20 for the Next 20: Miki Moore-Hardisty, ProService Hawaii

This tech and engineering trailblazer returned home to head operations and technology as COO, while supporting 2,500 local businesses.
03 23 Heroes 1800x1200 20 For 20 Miki Moore Hardisty
Photo: Aaron Yoshino

Miki Moore-Hardisty
Chief Operations Officer, ProService Hawaii

It’s still rare to find women in senior technology leadership roles. But ever since she was a young girl, Miki Moore-Hardisty has embraced the unconventional.

Raised in Kailua, she attended ‘Iolani and Punahou, playing on the ‘Iolani boys water polo team back when there was no girls team. At the University of Washington, she was one of only three women in her mechanical engineering cohort. She worked for nearly three years as an engineer at NASA, then went on to design nuclear reactor components for GE.

“I’ve found it’s been about being comfortable with not being the same as everyone else in the room,” she says. “Make it work for you. Dive in and learn as much as you can.”

Prior to the pandemic, Moore-Hardisty built a career around fast-paced technology and engineering jobs on the mainland, including serving as the chief technology officer for Jack in the Box, based in San Diego. But during the pandemic, she says she felt a strong urge to return home and help her community.

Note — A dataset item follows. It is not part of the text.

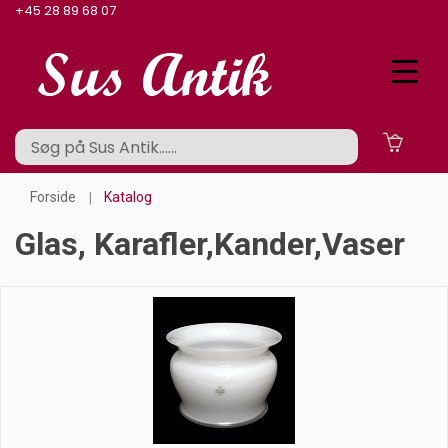
+45 28 89 68 07
Forside
Katalog
Glas, Karafler,kander,vaser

To her delight, she found that in Hawai‘i, “the environment is so rich for using technology to help the economy recover.” She joined HR services provider ProService Hawaii as CTO in 2020 and was quickly promoted to COO, leading both operations and technology and supporting 2,500 local businesses statewide.

“There is a lot of depth to Miki,” says Ben Godsey, president and CEO at ProService Hawaii. “She has a huge range, from technical and leadership skills to her interests in music and culture.” She is married to George Hardisty and they have two children.

“I’m a firm believer that technology and product management, as well as infrastructure, can drive us forward,” says Moore-Hardisty. With HR, “you make sure people are paid and have benefits and have the right support system when they are working,” she explains. Technology tools such as algorithms with prediction models can then “identify patterns in what helps make a business successful. AI – and I think that is an overused term – but AI lets you take in information, learn and apply. It just does that faster.”

Godsey adds: “Miki is someone who will seek the truth and then be empathetic and inspiring in engaging people in what she discovers. You find out what needs improving or fixing and then bring everyone with you – that is a great trait in a leader.”